*** Opening SOURCE DOCUMENT ***

Another thing I’m not reliably capable of is riding carnival rides. I can handle most of them okay, but there are ones that I absolutely refuse to go on. First are roller coasters that flip you upside down. The second are those towers that spin and then drop the floor out from under you as you’re pasted to the walls. I understand the physical principle of centripetal acceleration that keeps you from falling out, but they still look iffy to me. Maybe I’m just not confident in the maintenance and repair of carnival rides.

(For a long time, I was leery of Ferris wheels, because I had nosebleeds as a child and my mother wouldn’t let me go on them because she feared the height would bring one on. This despite the fact that every nosebleed I ever had was when I was lying in bed, which was at a height of only a couple of feet off the ground. (I do admit that the idea of having a nosebleed when the wheel stopped at the top and dripping blood on everyone else below me was pretty appalling.) As an adult, I have ridden the ride and never experienced a nosebleed. But I digress some more.)

*** Closing SOURCE DOCUMENT ***

*DIRECTIONS FOR THIS TASK*.
Answer these questions using the passage on carnival rides:
(a) Which two kinds of rides does the writer refuse to go on?
(b) Why wouldn't the writer's mother allow Ferris wheel rides?
(c) Where was the writer during every nosebleed?

*** Opening EXTRACTED RECORDS ***

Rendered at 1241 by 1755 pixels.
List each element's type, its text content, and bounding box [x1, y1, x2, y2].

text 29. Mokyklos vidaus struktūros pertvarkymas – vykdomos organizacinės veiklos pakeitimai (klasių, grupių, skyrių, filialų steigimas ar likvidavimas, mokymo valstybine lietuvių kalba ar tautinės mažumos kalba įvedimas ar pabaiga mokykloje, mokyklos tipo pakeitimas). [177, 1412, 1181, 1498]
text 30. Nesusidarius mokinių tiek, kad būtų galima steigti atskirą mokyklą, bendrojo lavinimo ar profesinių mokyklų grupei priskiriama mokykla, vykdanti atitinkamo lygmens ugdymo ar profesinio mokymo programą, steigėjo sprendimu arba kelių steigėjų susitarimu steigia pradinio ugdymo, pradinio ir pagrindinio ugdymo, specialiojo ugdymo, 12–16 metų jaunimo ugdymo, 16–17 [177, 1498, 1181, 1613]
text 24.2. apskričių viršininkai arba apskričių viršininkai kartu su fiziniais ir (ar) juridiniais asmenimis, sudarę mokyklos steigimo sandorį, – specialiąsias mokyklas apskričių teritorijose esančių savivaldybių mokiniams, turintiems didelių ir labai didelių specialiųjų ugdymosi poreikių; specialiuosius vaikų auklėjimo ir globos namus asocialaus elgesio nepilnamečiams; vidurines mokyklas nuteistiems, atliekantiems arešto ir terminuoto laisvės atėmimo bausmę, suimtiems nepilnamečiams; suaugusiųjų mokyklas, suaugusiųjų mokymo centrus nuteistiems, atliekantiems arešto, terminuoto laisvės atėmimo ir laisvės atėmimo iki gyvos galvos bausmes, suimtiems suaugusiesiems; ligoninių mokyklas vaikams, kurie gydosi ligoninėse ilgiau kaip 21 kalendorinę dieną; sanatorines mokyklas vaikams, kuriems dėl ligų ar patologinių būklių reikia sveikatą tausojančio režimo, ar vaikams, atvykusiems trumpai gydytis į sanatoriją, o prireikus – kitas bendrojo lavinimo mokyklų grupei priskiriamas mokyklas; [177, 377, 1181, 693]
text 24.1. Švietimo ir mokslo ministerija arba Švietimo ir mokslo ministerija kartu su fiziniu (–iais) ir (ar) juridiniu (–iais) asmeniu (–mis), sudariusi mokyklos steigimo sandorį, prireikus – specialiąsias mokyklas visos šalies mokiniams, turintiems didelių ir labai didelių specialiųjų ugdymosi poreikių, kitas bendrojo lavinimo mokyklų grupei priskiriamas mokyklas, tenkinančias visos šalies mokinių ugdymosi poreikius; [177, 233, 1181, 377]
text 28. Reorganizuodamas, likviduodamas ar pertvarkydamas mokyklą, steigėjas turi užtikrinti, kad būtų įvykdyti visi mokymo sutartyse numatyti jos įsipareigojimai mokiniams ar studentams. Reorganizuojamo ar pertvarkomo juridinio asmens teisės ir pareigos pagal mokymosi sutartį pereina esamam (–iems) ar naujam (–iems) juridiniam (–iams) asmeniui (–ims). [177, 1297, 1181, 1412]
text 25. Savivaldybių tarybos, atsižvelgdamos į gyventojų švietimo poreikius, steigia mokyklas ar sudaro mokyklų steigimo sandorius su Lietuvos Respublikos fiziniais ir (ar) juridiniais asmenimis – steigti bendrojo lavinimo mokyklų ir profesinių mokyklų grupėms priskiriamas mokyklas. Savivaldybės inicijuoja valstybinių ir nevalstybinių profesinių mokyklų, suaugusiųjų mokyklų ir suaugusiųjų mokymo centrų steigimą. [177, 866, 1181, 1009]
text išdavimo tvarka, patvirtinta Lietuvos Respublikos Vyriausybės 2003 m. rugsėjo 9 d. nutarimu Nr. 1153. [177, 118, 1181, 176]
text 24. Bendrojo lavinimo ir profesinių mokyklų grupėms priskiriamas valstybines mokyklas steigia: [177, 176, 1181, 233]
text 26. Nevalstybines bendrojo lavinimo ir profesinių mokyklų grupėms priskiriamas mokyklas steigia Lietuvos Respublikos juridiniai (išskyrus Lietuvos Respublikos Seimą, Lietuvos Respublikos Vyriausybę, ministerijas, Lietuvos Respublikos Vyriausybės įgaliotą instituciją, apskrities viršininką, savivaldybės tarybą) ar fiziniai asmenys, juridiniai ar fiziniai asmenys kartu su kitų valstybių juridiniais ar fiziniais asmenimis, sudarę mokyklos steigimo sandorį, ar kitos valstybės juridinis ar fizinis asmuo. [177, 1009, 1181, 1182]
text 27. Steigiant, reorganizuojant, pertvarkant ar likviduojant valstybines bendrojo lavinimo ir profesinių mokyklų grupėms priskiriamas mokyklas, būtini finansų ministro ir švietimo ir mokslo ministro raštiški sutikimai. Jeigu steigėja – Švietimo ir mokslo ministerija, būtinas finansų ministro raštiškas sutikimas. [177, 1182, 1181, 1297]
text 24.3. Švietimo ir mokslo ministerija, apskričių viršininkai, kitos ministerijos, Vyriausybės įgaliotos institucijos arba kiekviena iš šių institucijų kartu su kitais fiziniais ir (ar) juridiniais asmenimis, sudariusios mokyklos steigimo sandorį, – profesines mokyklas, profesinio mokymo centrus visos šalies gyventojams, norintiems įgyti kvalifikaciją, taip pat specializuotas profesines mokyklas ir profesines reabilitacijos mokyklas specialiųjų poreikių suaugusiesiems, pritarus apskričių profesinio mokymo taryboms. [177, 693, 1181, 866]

*** Closing EXTRACTED RECORDS ***

*RESULT*.
(a) Roller coasters that flip you upside down, and towers that spin and then drop the floor out from under you.
(b) She feared the height would bring on a nosebleed.
(c) Lying in bed.